1
votes

Specs

Docker container run on a machine with 16 GB Ram, 1x GTX1070 with 8GB, Ubuntu 16.04.3 LTS. Keras is set to use the GPU.

What I want to do

I want to calculate the convolution output for a set of 79726 images 245x245 (RGB) so I can then get predictions through a secondary model that is already trained. I am using the VGG16 model that comes with Keras.applications.

Code

model = VGG16(include_top=False)
tst_b_s = 200
test_batches = ImageDataGenerator().flow_from_directory(
    directory='test/',
    target_size=(245,245),
    batch_size=tst_b_s,
    shuffle=False,
  )
test_feats = model.predict_generator(test_batches, steps=test_batches.samples/tst_b_s, verbose=1)

Problem

The predict generator runs for a while, then it throws

ResourceExhaustedError: OOM when allocating tensor with shape[200,64,245,245] [[Node: block1_conv2/convolution = Conv2D[T=DT_FLOAT, data_format="NHWC", padding="SAME", strides=[1, 1, 1, 1], use_cudnn_on_gpu=true, _device="/job:localhost/replica:0/task:0/device:GPU:0"](block1_conv1/Relu, block1_conv2/kernel/read)]] [[Node: block5_pool/MaxPool/_159 = _Recvclient_terminated=false, recv_device="/job:localhost/replica:0/task:0/device:CPU:0", send_device="/job:localhost/replica:0/task:0/device:GPU:0", send_device_incarnation=1, tensor_name="edge_127_block5_pool/MaxPool", tensor_type=DT_FLOAT, _device="/job:localhost/replica:0/task:0/device:CPU:0"]]

Update using smaller batches (10)

The predicting process still halts, but with an internal error this time:

InternalError: Dst tensor is not initialized. [[Node: block5_pool/MaxPool/_159 = _Recvclient_terminated=false, recv_device="/job:localhost/replica:0/task:0/device:CPU:0", send_device="/job:localhost/replica:0/task:0/device:GPU:0", send_device_incarnation=1, tensor_name="edge_127_block5_pool/MaxPool", tensor_type=DT_FLOAT, _device="/job:localhost/replica:0/task:0/device:CPU:0"]]

There are no other processes using the GPU.

Thank you

3
It seems that you have set the batch size to be 200. It's a really huge value. Could you try to use smaller one?Marcin Możejko
are there any other processes running on the same GPU ? What does nvidia-smi say about the allocated memory e.g. when your application is not running ? Do you see any processes in the output of nvidia-smi which you recognize ?Andre Holzner

3 Answers

0
votes

You are using too much GPU memory. Try using a smaller batch size or making sure no other processes are running on the same GPU.

0
votes

The first error you have is because your GPU memory cannot handle the buffer generated by your neural network.

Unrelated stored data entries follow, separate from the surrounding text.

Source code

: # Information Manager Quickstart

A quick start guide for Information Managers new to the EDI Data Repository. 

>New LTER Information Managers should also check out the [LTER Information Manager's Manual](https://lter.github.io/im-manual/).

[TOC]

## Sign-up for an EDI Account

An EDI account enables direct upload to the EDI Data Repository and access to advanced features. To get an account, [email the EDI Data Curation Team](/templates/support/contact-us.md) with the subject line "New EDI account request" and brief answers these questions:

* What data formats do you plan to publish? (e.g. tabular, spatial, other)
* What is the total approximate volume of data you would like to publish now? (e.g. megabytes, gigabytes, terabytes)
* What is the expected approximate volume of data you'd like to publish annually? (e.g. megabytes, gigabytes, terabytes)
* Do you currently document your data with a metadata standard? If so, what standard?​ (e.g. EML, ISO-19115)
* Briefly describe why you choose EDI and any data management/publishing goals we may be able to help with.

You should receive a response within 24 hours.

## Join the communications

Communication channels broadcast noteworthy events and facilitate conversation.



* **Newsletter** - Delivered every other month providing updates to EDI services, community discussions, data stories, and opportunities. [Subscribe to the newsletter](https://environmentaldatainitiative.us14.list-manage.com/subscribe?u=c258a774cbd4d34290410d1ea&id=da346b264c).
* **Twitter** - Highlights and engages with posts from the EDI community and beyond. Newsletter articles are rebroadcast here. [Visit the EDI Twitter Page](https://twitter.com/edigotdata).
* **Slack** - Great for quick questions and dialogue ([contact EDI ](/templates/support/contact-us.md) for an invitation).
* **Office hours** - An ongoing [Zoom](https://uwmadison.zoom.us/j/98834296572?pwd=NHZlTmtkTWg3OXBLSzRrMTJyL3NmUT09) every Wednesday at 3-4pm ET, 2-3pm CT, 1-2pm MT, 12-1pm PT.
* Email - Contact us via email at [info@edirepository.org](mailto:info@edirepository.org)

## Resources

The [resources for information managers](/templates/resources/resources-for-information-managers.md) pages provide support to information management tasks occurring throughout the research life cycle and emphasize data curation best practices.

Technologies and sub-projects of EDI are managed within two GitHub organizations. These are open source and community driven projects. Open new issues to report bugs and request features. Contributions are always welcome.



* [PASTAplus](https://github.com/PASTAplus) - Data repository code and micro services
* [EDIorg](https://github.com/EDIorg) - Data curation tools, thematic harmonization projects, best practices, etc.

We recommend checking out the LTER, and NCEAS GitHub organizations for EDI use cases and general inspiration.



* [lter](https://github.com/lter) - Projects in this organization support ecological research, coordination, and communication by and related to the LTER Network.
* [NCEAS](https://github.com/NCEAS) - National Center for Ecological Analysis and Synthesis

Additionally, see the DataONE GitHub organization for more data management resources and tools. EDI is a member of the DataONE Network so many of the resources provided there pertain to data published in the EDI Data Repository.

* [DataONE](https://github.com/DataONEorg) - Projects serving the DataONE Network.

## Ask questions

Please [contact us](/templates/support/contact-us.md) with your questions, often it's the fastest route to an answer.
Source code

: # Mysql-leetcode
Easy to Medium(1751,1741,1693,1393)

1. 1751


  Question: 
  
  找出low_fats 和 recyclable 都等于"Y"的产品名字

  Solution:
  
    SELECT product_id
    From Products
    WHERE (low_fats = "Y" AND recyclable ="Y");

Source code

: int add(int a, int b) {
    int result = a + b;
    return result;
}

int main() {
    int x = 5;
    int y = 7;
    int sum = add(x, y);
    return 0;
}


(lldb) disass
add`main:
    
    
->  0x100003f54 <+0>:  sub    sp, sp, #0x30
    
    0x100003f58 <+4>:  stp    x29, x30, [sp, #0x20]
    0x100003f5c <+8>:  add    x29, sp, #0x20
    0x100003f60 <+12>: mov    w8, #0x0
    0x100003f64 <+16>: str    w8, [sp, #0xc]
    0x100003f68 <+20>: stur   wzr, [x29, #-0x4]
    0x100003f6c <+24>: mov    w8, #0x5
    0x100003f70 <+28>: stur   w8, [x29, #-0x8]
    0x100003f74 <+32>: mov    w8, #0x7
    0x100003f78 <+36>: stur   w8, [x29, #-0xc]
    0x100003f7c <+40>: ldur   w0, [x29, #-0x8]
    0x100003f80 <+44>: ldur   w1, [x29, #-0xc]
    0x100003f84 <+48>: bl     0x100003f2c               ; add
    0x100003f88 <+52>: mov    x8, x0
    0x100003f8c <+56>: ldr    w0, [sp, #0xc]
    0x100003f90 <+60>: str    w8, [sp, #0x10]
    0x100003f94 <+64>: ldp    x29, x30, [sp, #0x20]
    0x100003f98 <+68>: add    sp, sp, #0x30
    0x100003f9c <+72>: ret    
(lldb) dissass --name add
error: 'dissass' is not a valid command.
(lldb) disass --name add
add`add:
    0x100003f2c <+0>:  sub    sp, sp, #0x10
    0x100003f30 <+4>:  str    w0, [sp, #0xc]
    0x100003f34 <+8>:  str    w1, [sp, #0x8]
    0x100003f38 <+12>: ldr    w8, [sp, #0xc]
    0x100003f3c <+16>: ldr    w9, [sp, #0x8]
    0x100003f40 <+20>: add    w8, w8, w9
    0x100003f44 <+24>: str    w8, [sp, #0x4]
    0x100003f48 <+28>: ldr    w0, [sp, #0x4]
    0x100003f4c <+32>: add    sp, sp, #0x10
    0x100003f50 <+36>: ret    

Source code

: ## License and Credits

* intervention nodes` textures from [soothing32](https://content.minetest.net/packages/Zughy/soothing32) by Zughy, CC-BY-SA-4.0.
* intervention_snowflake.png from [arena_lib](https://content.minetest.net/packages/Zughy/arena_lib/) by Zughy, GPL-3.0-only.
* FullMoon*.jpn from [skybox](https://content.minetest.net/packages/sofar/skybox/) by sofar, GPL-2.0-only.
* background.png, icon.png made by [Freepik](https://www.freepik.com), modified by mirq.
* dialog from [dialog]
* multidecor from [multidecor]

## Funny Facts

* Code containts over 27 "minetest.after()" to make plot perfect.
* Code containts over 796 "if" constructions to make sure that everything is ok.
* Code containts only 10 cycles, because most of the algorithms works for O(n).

The second one is because Keras struggle to release Tensorflow sessions. You can release sessions explicitly:

tf.keras.backend.clear_session()

You can also check the process in use of your GPU by executing nvidia-smi into a shell. You'll see a process using whole the memory of your GPU. Then just "kill -9 " the process and you'll be able to execute once again your tensorflow code.

0
votes

To my best knowledge, batchsize will not affect inference result. Hence you can try a smaller approximate batchsize as long as you gpu can handle it, and NO need to worry about if smaller one will cause any problems.